#### EXERCISE INSTRUCTIONS
Send back the entries below exactly as they appear.

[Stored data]

================

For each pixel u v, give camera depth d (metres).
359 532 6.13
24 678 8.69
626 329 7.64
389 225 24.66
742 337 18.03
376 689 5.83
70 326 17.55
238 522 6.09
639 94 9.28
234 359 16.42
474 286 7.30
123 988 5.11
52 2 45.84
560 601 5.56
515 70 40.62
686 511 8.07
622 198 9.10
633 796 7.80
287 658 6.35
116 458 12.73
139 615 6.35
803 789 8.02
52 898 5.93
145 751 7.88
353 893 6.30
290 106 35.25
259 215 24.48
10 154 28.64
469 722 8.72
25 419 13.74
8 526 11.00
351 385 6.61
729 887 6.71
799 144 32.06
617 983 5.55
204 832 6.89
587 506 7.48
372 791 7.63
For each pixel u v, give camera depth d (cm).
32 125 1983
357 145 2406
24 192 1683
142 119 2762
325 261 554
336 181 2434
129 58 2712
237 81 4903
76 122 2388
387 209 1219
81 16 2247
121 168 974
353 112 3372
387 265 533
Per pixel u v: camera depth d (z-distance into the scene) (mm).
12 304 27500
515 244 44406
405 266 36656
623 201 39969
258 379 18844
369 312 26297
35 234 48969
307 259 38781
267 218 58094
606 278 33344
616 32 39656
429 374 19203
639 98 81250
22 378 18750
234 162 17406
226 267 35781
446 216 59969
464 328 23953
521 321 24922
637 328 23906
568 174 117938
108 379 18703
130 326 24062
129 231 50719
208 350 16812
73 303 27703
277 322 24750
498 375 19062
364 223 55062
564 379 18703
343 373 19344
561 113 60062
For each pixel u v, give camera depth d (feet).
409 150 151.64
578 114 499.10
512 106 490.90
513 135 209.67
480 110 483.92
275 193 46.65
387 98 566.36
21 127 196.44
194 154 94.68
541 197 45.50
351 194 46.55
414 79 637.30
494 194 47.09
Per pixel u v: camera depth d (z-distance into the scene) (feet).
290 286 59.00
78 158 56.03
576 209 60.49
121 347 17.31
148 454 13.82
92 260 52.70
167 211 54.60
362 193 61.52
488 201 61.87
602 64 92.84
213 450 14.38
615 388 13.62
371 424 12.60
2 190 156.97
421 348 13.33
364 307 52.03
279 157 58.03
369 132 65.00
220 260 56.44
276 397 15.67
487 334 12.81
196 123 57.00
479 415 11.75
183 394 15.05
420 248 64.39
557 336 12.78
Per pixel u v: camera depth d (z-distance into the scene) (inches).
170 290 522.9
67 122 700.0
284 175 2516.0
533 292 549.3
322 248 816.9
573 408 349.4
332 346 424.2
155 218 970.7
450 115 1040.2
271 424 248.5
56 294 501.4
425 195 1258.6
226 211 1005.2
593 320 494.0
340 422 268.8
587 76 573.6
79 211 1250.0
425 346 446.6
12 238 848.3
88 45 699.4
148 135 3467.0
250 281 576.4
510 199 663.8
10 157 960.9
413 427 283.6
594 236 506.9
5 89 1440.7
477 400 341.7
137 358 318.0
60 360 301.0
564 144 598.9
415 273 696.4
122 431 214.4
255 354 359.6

================

#### TASK SOLUTION
For each pixel u v, give camera depth d (metres).
359 532 6.13
24 678 8.69
626 329 7.64
389 225 24.66
742 337 18.03
376 689 5.83
70 326 17.55
238 522 6.09
639 94 9.28
234 359 16.42
474 286 7.30
123 988 5.11
52 2 45.84
560 601 5.56
515 70 40.62
686 511 8.07
622 198 9.10
633 796 7.80
287 658 6.35
116 458 12.73
139 615 6.35
803 789 8.02
52 898 5.93
145 751 7.88
353 893 6.30
290 106 35.25
259 215 24.48
10 154 28.64
469 722 8.72
25 419 13.74
8 526 11.00
351 385 6.61
729 887 6.71
799 144 32.06
617 983 5.55
204 832 6.89
587 506 7.48
372 791 7.63
For each pixel u v, give camera depth d (cm).
32 125 1983
357 145 2406
24 192 1683
142 119 2762
325 261 554
336 181 2434
129 58 2712
237 81 4903
76 122 2388
387 209 1219
81 16 2247
121 168 974
353 112 3372
387 265 533
Per pixel u v: camera depth d (z-distance into the scene) (mm).
12 304 27500
515 244 44406
405 266 36656
623 201 39969
258 379 18844
369 312 26297
35 234 48969
307 259 38781
267 218 58094
606 278 33344
616 32 39656
429 374 19203
639 98 81250
22 378 18750
234 162 17406
226 267 35781
446 216 59969
464 328 23953
521 321 24922
637 328 23906
568 174 117938
108 379 18703
130 326 24062
129 231 50719
208 350 16812
73 303 27703
277 322 24750
498 375 19062
364 223 55062
564 379 18703
343 373 19344
561 113 60062
For each pixel u v, give camera depth d (feet).
409 150 151.64
578 114 499.10
512 106 490.90
513 135 209.67
480 110 483.92
275 193 46.65
387 98 566.36
21 127 196.44
194 154 94.68
541 197 45.50
351 194 46.55
414 79 637.30
494 194 47.09
Per pixel u v: camera depth d (z-distance into the scene) (feet).
290 286 59.00
78 158 56.03
576 209 60.49
121 347 17.31
148 454 13.82
92 260 52.70
167 211 54.60
362 193 61.52
488 201 61.87
602 64 92.84
213 450 14.38
615 388 13.62
371 424 12.60
2 190 156.97
421 348 13.33
364 307 52.03
279 157 58.03
369 132 65.00
220 260 56.44
276 397 15.67
487 334 12.81
196 123 57.00
479 415 11.75
183 394 15.05
420 248 64.39
557 336 12.78
Per pixel u v: camera depth d (z-distance into the scene) (inches).
170 290 522.9
67 122 700.0
284 175 2516.0
533 292 549.3
322 248 816.9
573 408 349.4
332 346 424.2
155 218 970.7
450 115 1040.2
271 424 248.5
56 294 501.4
425 195 1258.6
226 211 1005.2
593 320 494.0
340 422 268.8
587 76 573.6
79 211 1250.0
425 346 446.6
12 238 848.3
88 45 699.4
148 135 3467.0
250 281 576.4
510 199 663.8
10 157 960.9
413 427 283.6
594 236 506.9
5 89 1440.7
477 400 341.7
137 358 318.0
60 360 301.0
564 144 598.9
415 273 696.4
122 431 214.4
255 354 359.6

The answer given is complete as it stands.